BACH: Partita for Flute BWV 1013 (arr. Podger). MATTEIS: Passacaglio.
Fantasia. Movement incognito. TARTINI: Sonata in A minor. Sonata No. 13
in B minor. PISENDEL: Sonata for solo violin. BIBER: Passacaglia in G minor
HEGGIE / SCHEER "Here/After" - Songs of Lost Voices
COPLAND: Piano Concerto. BARBER: Piano Concerto. GERSHWIN: Piano Concerto
Rachel Podger is a recognized master of baroque repertory as reflected by her numerous recordings, particularly those on Channel Classics, where her many disks of Vivaldi and Mozart have universally been praised. This new SACD features music for solo violin beginning with Podger's transcription of Bach's Partite BWV 10113, originally for flute. This is followed by the other works listed above, all played with the artist's consummate artistry and impeccable technique. As usual in these Channel Classics recordings, audio is first-rate, with a resonant acoustic.
The Pentatone issue called Songs of Lost Voices is a wonderful 2-CD set, songs, or lied, written by Jake Heggie to texts by Gene Scheer. These fine artists have collaborated oftent, their major production is the opera Moby Dick, which was written for the opening of the new Dallas Opera House in 2010. It was very well received and has enjoyed a number of successful productions since (REVIEW). This group of songs on Pentatone was was commissioned by Repertory and focuses on lovely, somber and sometimes amusing recollections of friends, close and distant, who are no longer with us, stories told in a most poignant way, many relating to 9/11. Heggie and Scheer are a winning combination, and their exquisite music is performed to perfection by a number of singers including the remarkable Joyce DiDonato. Composer Heggie accompanies often, and the set also includes two works for solo flute and piano. This is a superb issue. Complete texts are provided.

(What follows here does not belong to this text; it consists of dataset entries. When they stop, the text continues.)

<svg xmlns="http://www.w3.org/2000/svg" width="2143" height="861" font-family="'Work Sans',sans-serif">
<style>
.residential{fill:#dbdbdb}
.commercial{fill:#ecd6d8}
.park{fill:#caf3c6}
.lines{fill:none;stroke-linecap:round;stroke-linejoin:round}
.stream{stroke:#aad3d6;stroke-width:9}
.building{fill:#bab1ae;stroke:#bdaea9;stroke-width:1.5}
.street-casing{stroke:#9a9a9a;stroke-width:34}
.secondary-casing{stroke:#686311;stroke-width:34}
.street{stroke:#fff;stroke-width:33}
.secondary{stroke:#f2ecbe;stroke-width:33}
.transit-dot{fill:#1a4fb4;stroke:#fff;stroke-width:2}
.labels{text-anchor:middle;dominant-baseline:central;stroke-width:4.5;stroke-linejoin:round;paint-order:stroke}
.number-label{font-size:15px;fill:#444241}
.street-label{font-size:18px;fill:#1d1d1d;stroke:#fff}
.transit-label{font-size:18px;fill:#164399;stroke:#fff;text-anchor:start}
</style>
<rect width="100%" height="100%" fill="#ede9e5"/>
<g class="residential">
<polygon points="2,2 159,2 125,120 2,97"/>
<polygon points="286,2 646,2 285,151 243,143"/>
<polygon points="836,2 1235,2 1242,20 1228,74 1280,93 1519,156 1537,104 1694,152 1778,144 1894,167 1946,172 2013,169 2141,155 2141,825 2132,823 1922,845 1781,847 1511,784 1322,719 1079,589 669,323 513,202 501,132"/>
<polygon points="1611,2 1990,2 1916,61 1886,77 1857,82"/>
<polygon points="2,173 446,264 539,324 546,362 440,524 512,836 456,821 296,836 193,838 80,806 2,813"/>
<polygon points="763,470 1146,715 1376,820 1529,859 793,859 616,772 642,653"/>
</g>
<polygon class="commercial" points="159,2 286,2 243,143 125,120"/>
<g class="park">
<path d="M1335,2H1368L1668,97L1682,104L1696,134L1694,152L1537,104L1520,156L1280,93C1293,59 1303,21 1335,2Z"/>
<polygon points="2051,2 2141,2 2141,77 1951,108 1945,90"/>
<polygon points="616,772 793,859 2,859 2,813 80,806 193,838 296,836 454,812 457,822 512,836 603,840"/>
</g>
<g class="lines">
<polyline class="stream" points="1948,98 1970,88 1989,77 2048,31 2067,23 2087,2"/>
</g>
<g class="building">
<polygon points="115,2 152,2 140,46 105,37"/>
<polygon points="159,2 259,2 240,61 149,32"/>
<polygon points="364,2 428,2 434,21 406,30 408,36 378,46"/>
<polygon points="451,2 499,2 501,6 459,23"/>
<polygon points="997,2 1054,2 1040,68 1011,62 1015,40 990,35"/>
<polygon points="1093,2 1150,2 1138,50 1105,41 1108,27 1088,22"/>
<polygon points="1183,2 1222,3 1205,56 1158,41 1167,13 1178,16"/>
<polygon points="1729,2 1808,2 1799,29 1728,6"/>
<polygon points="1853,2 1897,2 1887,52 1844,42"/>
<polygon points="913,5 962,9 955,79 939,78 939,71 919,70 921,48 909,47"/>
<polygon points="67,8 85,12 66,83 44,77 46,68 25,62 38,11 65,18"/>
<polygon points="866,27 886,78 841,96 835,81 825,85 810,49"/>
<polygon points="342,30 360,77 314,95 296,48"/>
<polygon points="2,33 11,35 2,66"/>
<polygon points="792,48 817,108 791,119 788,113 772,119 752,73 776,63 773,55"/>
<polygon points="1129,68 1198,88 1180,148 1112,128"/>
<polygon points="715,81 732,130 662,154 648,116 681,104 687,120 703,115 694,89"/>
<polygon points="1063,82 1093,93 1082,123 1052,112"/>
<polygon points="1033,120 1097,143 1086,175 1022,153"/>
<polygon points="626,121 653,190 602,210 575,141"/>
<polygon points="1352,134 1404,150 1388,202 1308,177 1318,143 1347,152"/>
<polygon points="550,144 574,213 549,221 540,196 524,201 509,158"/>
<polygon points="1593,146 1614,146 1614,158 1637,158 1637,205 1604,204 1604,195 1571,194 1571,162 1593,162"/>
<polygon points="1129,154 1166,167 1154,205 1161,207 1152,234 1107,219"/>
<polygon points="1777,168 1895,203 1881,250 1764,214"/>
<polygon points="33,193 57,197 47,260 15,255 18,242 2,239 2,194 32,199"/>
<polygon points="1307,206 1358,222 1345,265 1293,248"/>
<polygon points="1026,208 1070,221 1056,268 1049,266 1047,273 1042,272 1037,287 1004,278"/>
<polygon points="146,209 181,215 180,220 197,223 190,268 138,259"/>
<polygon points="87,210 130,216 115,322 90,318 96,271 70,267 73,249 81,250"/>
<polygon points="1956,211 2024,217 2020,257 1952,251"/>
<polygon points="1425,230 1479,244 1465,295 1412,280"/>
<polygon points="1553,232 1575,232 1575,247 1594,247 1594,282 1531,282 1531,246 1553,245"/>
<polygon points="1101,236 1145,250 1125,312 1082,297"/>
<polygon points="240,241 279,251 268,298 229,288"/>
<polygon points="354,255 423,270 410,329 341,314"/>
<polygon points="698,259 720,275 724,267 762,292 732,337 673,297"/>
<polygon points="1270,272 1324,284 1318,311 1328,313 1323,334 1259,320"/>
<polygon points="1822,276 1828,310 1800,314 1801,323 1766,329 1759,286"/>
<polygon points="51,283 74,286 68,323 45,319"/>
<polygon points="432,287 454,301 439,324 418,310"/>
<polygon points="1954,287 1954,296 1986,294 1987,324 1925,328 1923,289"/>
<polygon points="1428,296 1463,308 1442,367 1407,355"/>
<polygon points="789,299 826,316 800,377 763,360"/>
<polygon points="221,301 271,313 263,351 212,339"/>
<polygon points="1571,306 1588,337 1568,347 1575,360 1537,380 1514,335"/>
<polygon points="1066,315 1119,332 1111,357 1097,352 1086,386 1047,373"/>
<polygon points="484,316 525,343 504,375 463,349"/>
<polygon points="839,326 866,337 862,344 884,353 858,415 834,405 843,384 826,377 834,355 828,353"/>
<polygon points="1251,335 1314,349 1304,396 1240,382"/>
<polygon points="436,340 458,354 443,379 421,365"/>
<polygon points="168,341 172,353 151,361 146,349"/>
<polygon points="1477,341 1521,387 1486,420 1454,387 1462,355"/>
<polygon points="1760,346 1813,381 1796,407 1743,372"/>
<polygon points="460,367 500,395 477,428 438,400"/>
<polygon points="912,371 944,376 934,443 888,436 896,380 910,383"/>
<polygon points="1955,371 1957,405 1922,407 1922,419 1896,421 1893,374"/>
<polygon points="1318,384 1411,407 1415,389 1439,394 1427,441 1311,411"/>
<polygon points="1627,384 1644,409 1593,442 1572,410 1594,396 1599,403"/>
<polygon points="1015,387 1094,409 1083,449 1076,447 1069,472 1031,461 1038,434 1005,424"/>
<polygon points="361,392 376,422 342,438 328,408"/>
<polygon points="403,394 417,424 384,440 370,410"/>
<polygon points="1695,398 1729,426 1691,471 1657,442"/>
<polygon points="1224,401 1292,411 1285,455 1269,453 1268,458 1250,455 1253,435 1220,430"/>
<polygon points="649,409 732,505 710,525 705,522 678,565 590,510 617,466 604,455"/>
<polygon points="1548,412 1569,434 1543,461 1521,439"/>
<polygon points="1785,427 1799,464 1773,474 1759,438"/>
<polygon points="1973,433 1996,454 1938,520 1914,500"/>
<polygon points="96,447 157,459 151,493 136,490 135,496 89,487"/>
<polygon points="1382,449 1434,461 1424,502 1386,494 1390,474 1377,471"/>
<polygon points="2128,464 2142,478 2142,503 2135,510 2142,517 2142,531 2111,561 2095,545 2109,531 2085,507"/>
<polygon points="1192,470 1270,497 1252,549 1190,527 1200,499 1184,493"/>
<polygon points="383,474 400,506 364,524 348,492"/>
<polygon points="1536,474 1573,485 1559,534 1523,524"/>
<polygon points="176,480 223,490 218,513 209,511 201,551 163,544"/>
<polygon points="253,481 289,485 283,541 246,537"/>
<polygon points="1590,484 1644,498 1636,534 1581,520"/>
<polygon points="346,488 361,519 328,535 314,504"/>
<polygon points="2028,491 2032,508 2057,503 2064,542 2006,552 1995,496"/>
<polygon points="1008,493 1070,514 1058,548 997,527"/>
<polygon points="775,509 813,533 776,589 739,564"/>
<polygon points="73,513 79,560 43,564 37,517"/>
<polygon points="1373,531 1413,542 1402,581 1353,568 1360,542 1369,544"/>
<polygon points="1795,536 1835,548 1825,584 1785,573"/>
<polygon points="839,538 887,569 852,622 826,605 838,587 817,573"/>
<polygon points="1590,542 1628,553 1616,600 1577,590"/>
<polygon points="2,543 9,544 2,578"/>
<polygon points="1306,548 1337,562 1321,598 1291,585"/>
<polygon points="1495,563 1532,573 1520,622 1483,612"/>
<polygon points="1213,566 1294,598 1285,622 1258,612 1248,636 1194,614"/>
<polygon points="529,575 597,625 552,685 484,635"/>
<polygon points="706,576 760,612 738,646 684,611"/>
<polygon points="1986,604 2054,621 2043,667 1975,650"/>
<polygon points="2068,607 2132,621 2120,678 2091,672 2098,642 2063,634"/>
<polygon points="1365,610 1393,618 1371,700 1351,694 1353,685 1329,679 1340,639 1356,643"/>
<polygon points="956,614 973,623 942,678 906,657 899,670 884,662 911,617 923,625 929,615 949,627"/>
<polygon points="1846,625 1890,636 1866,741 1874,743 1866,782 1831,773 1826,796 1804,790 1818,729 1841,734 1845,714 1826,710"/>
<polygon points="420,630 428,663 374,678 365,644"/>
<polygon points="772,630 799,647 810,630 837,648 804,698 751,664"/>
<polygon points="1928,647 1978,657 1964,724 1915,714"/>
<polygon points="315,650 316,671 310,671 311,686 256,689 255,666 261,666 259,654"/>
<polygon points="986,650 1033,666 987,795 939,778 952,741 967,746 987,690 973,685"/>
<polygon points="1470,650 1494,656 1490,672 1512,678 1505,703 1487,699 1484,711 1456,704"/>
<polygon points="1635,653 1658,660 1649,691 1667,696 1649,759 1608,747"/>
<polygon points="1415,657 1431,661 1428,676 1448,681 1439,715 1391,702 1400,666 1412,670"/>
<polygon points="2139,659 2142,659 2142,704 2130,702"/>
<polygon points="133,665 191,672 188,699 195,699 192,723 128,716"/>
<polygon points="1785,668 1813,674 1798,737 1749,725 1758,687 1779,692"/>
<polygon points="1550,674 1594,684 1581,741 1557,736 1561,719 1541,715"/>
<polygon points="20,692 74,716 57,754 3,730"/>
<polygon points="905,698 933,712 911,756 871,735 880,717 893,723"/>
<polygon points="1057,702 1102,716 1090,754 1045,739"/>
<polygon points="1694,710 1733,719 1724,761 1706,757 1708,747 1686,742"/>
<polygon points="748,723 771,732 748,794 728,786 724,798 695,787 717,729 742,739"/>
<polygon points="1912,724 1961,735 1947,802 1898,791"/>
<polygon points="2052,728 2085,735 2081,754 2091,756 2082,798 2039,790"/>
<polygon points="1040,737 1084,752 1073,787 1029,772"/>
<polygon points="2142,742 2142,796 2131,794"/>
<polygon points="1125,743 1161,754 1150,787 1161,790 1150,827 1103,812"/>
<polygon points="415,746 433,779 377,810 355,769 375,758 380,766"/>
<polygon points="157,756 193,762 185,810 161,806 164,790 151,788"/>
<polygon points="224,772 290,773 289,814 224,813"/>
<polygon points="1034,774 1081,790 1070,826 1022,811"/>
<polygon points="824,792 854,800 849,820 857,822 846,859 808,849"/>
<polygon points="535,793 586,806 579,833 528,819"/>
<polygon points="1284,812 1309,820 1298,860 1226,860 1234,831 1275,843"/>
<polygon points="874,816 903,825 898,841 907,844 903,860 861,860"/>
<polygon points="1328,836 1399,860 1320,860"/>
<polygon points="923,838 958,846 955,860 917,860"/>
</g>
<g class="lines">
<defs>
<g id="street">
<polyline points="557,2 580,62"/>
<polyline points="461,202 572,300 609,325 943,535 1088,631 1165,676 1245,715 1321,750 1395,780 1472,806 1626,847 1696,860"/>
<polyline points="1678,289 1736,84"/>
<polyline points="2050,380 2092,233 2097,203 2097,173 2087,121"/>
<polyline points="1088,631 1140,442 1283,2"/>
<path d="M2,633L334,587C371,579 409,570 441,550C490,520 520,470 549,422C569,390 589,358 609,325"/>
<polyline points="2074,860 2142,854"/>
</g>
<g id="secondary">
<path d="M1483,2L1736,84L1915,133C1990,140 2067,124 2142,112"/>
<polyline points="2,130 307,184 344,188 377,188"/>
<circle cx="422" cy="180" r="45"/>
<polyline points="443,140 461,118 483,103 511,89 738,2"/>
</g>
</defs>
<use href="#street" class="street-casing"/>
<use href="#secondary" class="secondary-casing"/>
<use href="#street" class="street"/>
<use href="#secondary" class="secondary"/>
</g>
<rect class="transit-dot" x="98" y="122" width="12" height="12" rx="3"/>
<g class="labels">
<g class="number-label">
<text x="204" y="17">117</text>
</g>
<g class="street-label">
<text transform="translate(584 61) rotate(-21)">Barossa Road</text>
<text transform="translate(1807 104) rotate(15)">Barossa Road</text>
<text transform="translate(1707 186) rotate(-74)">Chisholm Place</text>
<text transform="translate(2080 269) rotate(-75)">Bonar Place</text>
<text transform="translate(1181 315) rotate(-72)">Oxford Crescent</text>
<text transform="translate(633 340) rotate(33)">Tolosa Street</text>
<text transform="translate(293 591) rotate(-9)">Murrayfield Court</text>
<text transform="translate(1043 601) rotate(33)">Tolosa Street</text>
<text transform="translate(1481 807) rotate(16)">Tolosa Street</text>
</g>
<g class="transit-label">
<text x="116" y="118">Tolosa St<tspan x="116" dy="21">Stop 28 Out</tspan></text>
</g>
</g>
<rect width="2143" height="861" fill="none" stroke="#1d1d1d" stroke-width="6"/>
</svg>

Chandos' new SACD offers three major American piano concertos, the only such coupling available. Young Chinese pianist Xiayin Wang already has to her credit fine recordings of music by other American composers including Richard Danielpour and Earl Wild, including many of the latter's Gershwin arrangements. She is totally at home in the spiky rhythms of the three concertos, and Peter Oundjian and the Scottish orchestra provide fine accompaniments. As usual with Chandos, audio is wonderfully natural. Perhaps now these artists will turn their attention to Menotti's neglected masterpiece, his piano concerto composed in 1945, a remarkable work with a particularly haunting central movement. There are only two recordings, and the one to get was made in 1961, with Earl Wild and the Symphony of the Air conducted by Jorge Mester (coupled with Copland's concerto with the composer on the podium), available on Vanguard.